Actually, my daughter had ordered the beer battered fish on our first visit, and almost mortally wounded the chefs (pride) when he asked what she thought of the fish n chips, to which she replied, “It was really good, although not as good as Bobby’s in Tauranga, The Best Fish n Chips in the World”. Young gourmands can be brutally honest, but thankfully our chef is exceptionally good humoured.
This time we were dining with friends and decided it would be a good opportunity to give the a la carte menu a good workout, sharing some Stewart Island oysters to start. These are farmed oysters and what they might lack in that strong (fishy) steely, minerally bite of the legendary Bluff Oyster, they are substantially plump and creamy, and sufficiently flavoursome but mild enough to be the perfect oyster for both beginners and seasoned seafood palates.
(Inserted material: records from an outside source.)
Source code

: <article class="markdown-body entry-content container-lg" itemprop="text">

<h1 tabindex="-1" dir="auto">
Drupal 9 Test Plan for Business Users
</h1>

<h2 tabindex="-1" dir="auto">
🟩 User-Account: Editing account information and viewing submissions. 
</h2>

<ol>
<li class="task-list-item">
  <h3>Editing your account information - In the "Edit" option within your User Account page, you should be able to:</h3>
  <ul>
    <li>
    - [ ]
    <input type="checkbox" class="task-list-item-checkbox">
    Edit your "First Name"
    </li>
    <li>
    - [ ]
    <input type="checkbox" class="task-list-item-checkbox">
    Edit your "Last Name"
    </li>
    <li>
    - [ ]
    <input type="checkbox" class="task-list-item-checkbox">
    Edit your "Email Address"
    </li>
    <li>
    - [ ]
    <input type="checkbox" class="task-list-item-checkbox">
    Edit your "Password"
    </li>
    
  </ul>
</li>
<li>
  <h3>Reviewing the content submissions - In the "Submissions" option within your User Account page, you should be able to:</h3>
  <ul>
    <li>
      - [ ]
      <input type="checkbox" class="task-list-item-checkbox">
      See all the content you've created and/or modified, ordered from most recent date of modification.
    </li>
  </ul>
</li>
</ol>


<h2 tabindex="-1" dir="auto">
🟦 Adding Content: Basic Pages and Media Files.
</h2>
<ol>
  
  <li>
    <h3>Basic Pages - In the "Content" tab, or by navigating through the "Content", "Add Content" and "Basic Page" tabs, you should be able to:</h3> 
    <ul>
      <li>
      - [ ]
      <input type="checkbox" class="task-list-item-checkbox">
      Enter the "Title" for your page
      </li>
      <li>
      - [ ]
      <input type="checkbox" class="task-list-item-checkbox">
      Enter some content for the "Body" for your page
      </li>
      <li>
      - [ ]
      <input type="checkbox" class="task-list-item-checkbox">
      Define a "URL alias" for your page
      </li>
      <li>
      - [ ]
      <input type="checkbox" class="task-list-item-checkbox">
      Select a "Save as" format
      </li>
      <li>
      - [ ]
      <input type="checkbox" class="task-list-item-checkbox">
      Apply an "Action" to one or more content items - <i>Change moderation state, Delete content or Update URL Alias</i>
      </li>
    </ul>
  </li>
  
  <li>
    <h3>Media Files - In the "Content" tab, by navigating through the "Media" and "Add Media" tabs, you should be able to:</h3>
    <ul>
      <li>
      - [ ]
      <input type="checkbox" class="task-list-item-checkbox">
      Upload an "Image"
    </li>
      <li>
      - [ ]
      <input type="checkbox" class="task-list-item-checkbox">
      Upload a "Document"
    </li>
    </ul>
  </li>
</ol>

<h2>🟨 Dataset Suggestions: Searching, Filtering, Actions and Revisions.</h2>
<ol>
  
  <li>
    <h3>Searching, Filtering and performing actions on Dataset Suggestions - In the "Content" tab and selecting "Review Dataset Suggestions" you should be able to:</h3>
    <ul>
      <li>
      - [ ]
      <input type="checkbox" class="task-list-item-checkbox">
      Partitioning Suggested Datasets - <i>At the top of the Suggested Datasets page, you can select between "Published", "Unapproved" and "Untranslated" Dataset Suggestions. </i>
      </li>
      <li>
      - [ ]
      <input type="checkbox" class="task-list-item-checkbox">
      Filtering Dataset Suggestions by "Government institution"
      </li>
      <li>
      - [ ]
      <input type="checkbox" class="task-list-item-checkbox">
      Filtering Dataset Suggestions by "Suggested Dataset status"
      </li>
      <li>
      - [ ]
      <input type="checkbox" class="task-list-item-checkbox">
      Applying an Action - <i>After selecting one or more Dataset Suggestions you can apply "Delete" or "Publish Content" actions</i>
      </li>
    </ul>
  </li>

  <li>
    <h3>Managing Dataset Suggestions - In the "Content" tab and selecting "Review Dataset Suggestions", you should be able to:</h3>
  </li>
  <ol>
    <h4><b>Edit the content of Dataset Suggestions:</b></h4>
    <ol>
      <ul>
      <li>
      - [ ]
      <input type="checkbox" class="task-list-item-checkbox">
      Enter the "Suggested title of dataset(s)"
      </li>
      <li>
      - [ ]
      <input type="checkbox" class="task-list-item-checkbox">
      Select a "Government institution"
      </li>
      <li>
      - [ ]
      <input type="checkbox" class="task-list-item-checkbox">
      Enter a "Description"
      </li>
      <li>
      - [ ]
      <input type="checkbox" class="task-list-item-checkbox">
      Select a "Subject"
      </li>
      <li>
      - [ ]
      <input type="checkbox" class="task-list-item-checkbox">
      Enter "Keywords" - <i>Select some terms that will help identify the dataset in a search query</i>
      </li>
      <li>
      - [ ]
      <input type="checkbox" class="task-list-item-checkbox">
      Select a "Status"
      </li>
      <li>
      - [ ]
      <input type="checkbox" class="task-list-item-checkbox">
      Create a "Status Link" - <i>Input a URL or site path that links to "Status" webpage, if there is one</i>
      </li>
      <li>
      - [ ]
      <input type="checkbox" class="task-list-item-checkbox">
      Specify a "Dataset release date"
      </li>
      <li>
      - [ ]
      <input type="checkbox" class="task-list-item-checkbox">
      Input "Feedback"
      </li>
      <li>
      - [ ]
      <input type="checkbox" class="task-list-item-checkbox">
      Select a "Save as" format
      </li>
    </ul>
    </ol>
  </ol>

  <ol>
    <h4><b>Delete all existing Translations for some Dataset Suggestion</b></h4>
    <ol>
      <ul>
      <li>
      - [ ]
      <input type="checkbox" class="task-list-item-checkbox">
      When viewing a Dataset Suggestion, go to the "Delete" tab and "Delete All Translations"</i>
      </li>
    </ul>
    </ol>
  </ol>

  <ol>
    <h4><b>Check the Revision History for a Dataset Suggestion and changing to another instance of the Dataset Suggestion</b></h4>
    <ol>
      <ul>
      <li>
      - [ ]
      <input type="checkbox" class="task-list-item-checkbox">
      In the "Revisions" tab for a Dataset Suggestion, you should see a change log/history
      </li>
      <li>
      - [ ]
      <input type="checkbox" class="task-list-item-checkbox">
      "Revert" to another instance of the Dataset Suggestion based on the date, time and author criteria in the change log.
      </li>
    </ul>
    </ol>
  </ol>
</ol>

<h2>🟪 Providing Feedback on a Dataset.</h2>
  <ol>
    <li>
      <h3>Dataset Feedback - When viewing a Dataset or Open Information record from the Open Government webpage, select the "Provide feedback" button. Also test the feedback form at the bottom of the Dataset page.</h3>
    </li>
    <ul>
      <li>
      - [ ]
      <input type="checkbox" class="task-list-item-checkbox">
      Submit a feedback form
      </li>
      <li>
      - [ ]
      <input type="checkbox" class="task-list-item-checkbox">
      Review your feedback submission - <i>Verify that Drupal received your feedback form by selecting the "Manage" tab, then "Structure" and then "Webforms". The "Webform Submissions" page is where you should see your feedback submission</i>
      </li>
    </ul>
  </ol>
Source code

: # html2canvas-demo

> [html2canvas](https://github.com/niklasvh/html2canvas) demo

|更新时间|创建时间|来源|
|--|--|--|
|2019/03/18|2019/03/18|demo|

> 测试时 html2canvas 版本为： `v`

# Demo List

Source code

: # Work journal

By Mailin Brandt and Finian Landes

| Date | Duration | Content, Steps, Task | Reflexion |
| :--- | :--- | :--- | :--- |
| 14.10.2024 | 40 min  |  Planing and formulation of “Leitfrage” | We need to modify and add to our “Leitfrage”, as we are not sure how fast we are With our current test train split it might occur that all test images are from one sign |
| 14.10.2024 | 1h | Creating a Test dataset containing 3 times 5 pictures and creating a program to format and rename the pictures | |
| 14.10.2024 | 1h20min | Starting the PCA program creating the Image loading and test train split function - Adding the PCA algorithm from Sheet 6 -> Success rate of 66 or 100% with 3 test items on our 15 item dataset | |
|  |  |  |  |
With a squeeze of lemon they went brilliantly with the Mount Edwards Pinot Blanc 2012 from Central Otago.
The highlight of the meal though goes to the fresh whitebait, in full season now with Bosley’s interpretation of this New Zealand classic—the whitebait fritter—consummate, although his crispy-fried whitebait with asparagus and lemon-butter sauce sublime.
Consistent with our last visit, our main course fish (Blue Moki) was grilled to perfection, to which I would like to point out on both occasions, we paired with a pinot noir. A red wine with fish?! Indeed, a sufficiently elegant pinot noir with fine tannins and a degree of savoury complexity goes very well with the grill-charcoal-broil flavours and the subtle salty/fishy umami nuances of grilled fish. A Pyramid Valley Earth Smoke Pinot Noir 2009 and Rippon Mature Vine Pinot Noir 2010 were equally palate-stimulating fish partners.
And on that note, the wine list here has a good representation of New Zealand’s top producers, with a suitably eclectic mix to keep a Sommelier like me entertained. The selection criteria also appears to be malleable with the list distinctly different between our visits and refreshed enough to have me inquisitively engaged. Expert advice is also on hand with front of house manager Ryan Mckenna who has wine in his DNA.
So, there you have it, the Wandering Palate circumnavigating the globe several times, just to bring to you informed commentary and advice on where to have the ‘Best Meal of the Year’. And if I can travel 40,000km for a seafood fix, surely Wellingtonians can go that extra mile, or 15 minute drive and treat themselves (regularly) to some of the most awesome fish and shellfish in the world, cooked to perfection, within the most stunning of views, for not a lot of money.
If you are coming from further afield, say Timaru or New York; Wellington is a wonderful city to visit with an abundance of good eating and culture, and within spittoon distance of the Marlborough and Martinborough wine regions.
Oh, just in case you don’t like fish…and I don’t want to confuse you, but Bosley also does a brilliant Roast Canterbury Duck Breast… and Hot Pot of Slow Cooked Pork Shoulder… and seriously good steaks… and there’s always plentiful seaweed, if you’re vegetarian.